BEGIN DATA EXTRACTS

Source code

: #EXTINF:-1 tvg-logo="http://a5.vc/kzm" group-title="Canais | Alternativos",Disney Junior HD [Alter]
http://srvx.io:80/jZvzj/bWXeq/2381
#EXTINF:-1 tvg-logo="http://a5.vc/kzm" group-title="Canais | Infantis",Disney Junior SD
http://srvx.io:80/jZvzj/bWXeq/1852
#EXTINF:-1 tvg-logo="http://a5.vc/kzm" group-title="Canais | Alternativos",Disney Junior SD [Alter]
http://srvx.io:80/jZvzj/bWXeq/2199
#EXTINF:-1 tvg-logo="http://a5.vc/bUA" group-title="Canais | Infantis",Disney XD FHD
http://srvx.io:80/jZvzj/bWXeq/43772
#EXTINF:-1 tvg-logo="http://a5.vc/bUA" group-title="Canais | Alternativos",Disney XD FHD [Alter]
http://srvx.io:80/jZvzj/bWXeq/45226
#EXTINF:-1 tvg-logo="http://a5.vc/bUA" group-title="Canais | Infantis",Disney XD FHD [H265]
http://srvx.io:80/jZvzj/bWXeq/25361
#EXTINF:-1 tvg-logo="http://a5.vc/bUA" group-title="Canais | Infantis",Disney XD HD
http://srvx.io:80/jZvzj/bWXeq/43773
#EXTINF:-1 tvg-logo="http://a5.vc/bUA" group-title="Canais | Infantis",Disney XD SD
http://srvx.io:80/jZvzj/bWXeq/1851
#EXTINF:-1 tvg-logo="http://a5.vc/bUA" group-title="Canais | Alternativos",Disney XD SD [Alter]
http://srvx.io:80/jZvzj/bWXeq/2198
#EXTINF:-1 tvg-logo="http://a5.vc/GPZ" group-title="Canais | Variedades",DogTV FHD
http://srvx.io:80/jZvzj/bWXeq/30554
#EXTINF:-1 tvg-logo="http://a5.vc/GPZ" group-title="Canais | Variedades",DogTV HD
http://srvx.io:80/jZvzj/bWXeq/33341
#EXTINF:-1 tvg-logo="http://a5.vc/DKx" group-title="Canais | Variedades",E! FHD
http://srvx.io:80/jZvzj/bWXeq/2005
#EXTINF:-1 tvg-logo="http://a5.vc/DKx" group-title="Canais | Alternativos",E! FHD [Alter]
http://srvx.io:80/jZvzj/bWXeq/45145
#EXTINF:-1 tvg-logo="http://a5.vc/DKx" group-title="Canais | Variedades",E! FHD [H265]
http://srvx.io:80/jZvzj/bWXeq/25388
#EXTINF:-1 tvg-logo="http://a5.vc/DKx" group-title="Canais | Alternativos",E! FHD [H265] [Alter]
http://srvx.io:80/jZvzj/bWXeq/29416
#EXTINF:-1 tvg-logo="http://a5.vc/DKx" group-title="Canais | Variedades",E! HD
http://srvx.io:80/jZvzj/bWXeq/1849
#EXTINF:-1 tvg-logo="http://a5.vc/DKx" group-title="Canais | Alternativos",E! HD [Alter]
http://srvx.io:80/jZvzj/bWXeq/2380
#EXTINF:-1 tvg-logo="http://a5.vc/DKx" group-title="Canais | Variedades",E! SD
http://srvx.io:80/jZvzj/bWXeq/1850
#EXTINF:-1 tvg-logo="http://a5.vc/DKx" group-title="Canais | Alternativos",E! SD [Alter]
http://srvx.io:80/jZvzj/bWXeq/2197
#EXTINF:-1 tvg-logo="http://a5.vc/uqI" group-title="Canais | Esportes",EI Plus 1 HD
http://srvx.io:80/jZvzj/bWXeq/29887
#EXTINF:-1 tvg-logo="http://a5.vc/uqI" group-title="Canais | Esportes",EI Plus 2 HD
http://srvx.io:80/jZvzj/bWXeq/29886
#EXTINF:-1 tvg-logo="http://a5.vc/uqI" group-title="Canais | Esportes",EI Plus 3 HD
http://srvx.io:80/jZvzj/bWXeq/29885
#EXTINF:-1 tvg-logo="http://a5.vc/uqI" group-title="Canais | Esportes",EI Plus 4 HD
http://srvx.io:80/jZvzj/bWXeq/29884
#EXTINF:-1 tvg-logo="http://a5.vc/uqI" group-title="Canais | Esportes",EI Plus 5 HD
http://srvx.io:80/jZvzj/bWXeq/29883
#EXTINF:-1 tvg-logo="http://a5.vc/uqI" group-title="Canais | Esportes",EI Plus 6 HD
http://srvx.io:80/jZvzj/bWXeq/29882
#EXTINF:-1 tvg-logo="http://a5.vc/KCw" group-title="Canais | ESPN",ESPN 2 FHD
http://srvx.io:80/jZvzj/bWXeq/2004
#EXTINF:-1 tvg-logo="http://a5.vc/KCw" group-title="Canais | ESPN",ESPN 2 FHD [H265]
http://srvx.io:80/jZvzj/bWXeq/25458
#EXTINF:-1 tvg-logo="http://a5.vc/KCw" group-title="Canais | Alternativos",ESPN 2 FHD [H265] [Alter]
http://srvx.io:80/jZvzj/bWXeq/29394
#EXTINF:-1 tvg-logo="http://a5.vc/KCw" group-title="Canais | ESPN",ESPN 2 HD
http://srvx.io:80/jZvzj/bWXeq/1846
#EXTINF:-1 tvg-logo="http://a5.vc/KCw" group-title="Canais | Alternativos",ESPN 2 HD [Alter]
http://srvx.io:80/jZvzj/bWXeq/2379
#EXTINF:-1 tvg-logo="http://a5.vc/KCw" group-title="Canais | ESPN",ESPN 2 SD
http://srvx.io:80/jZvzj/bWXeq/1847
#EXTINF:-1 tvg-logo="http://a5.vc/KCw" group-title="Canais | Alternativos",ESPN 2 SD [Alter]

END DATA EXTRACTS

Format everything in the records above, from the line containing "Junior HD [Alter]" down to and including the line containing "http://srvx.io:80/jZvzj/bWXeq/1851", as a numbered list. Leave out any blank lines.

1. : #EXTINF:-1 tvg-logo="http://a5.vc/kzm" group-title="Canais | Alternativos",Disney Junior HD [Alter]
2. http://srvx.io:80/jZvzj/bWXeq/2381
3. #EXTINF:-1 tvg-logo="http://a5.vc/kzm" group-title="Canais | Infantis",Disney Junior SD
4. http://srvx.io:80/jZvzj/bWXeq/1852
5. #EXTINF:-1 tvg-logo="http://a5.vc/kzm" group-title="Canais | Alternativos",Disney Junior SD [Alter]
6. http://srvx.io:80/jZvzj/bWXeq/2199
7. #EXTINF:-1 tvg-logo="http://a5.vc/bUA" group-title="Canais | Infantis",Disney XD FHD
8. http://srvx.io:80/jZvzj/bWXeq/43772
9. #EXTINF:-1 tvg-logo="http://a5.vc/bUA" group-title="Canais | Alternativos",Disney XD FHD [Alter]
10. http://srvx.io:80/jZvzj/bWXeq/45226
11. #EXTINF:-1 tvg-logo="http://a5.vc/bUA" group-title="Canais | Infantis",Disney XD FHD [H265]
12. http://srvx.io:80/jZvzj/bWXeq/25361
13. #EXTINF:-1 tvg-logo="http://a5.vc/bUA" group-title="Canais | Infantis",Disney XD HD
14. http://srvx.io:80/jZvzj/bWXeq/43773
15. #EXTINF:-1 tvg-logo="http://a5.vc/bUA" group-title="Canais | Infantis",Disney XD SD
16. http://srvx.io:80/jZvzj/bWXeq/1851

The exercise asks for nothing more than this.